**To-do item:** Copy out the lines below that hold the word "framed".

● ● ●

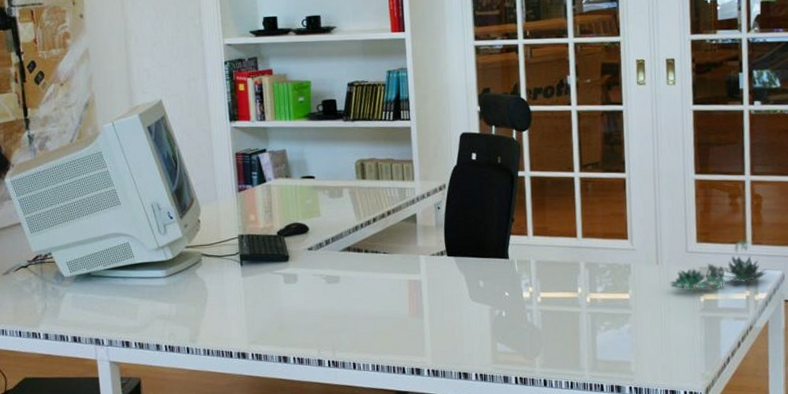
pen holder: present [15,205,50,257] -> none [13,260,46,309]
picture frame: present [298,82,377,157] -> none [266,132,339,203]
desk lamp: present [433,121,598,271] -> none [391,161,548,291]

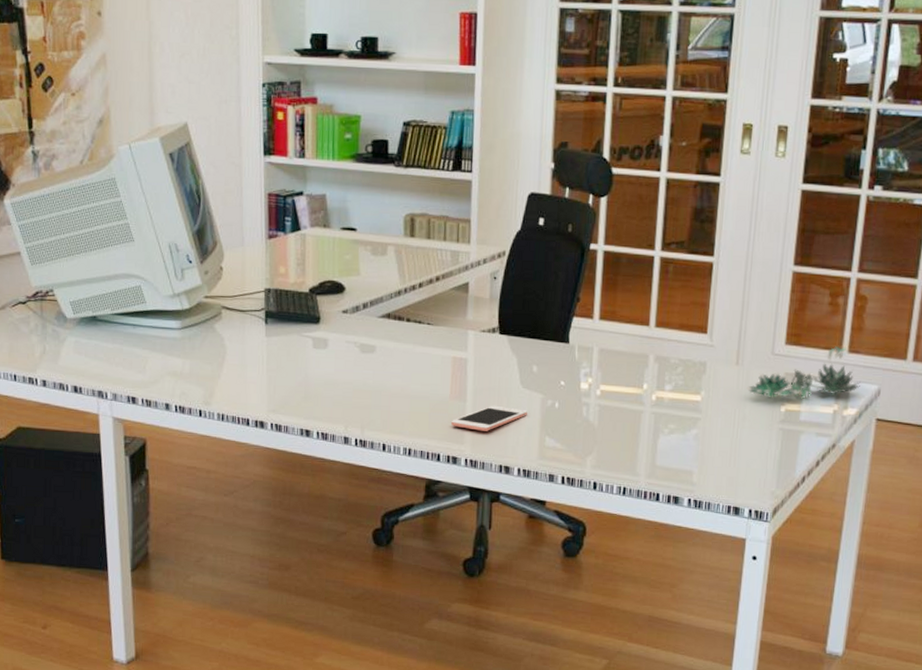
cell phone: none [412,319,479,343] -> present [451,405,527,431]

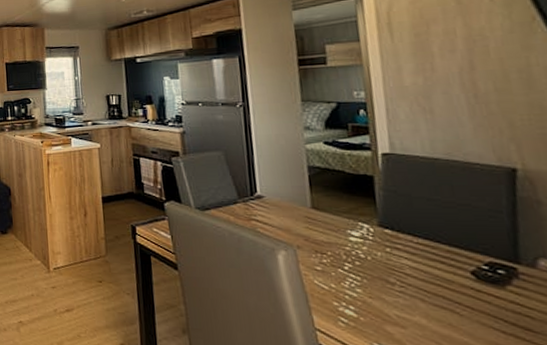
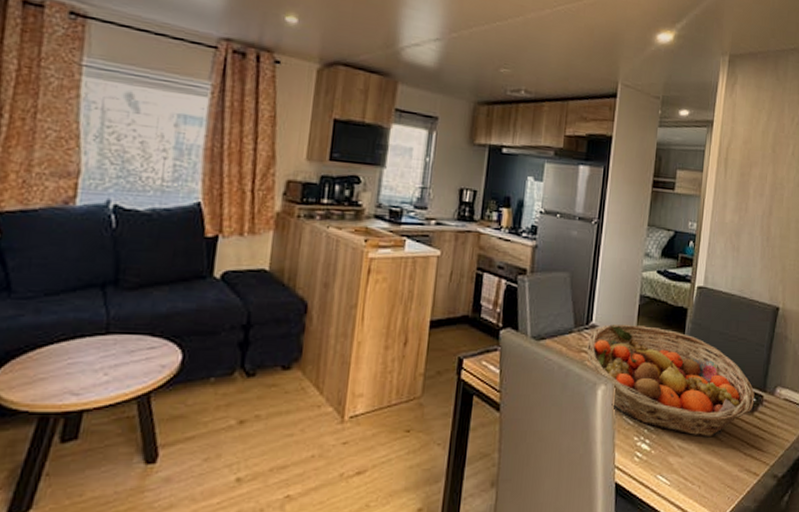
fruit basket: none [255,194,504,309] -> present [586,324,755,436]

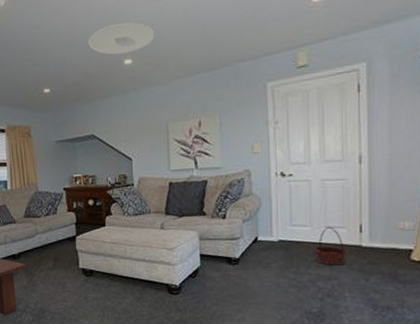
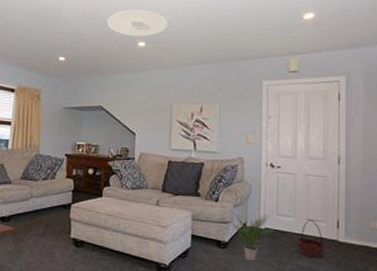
potted plant: none [240,225,289,275] -> present [230,213,275,262]

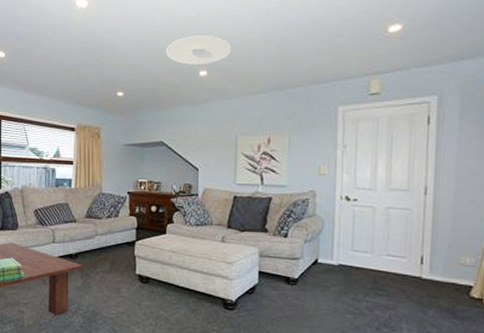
potted plant: present [230,213,275,262] -> none [300,249,349,299]
basket: present [296,220,326,258] -> none [373,256,407,296]

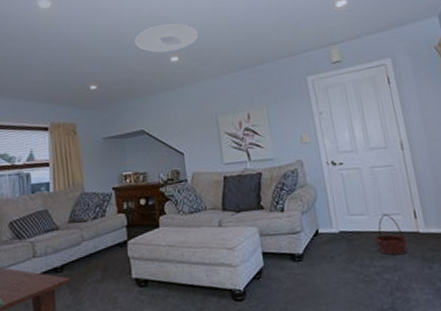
basket: none [373,256,407,296] -> present [374,214,408,256]

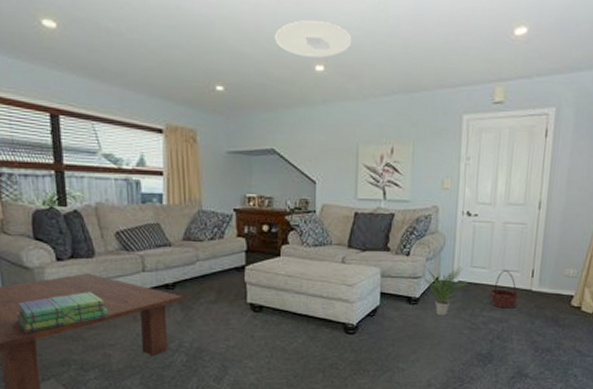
potted plant: none [301,216,350,271] -> present [421,266,468,316]

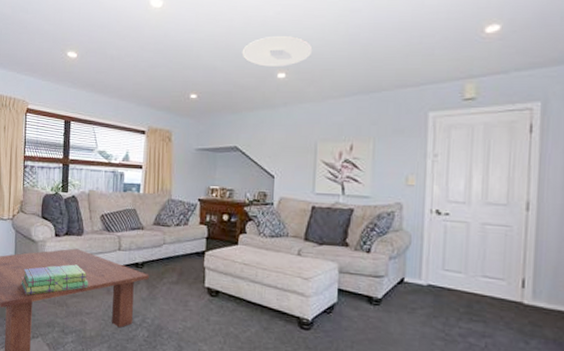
potted plant: present [421,266,468,316] -> none [384,266,439,322]
basket: present [489,271,519,309] -> none [467,277,506,323]

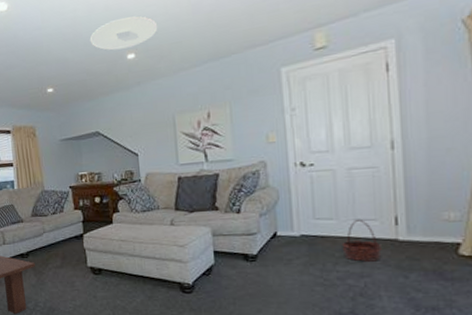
basket: none [467,277,506,323] -> present [341,220,382,262]

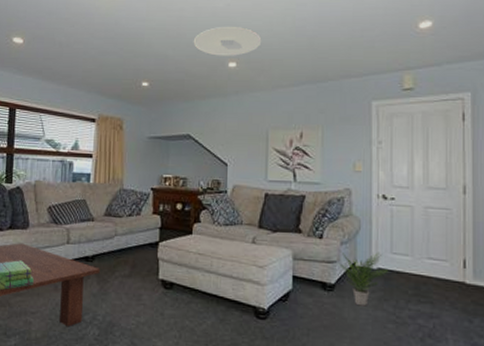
potted plant: none [257,219,313,273] -> present [336,251,389,307]
basket: present [341,220,382,262] -> none [415,259,450,303]

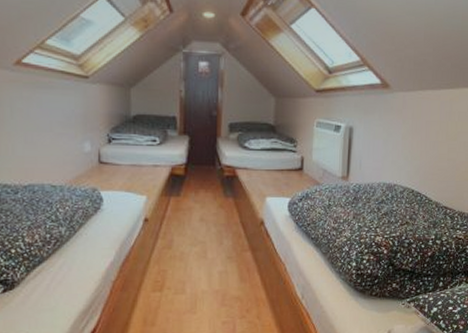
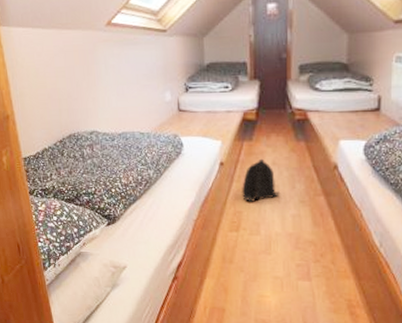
backpack: none [167,214,208,260] -> present [242,158,281,202]

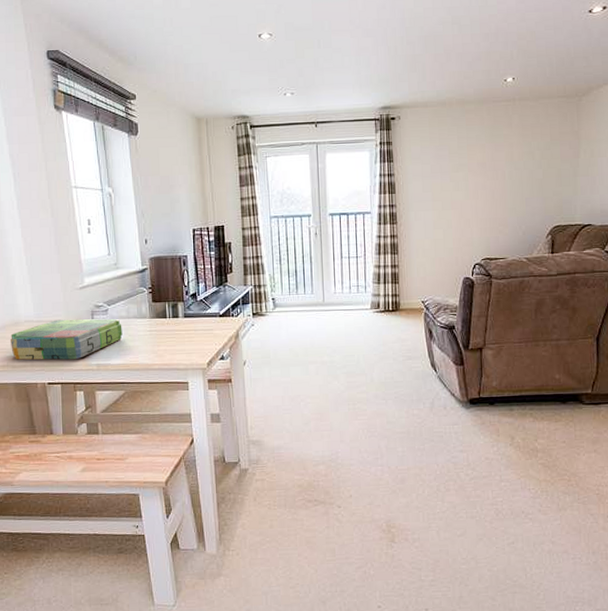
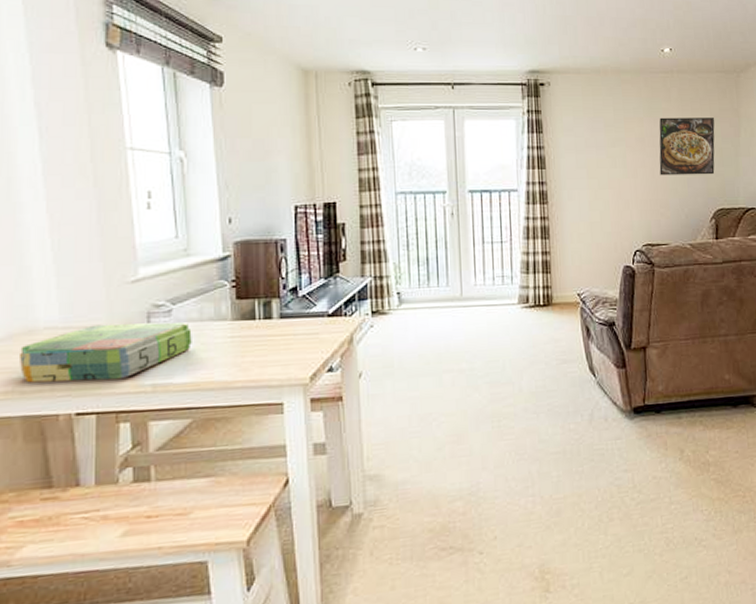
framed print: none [499,141,555,196] -> present [659,117,715,176]

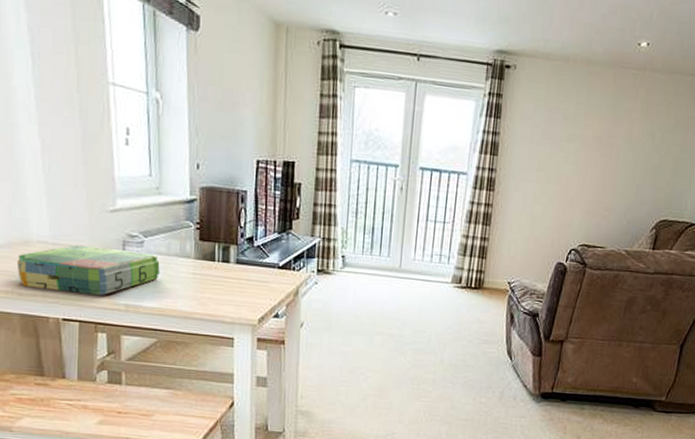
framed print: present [659,117,715,176] -> none [610,117,679,184]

● ● ●

**Answer space:**
framed print: none [499,141,555,196] -> present [659,117,715,176]
framed print: present [659,117,715,176] -> none [610,117,679,184]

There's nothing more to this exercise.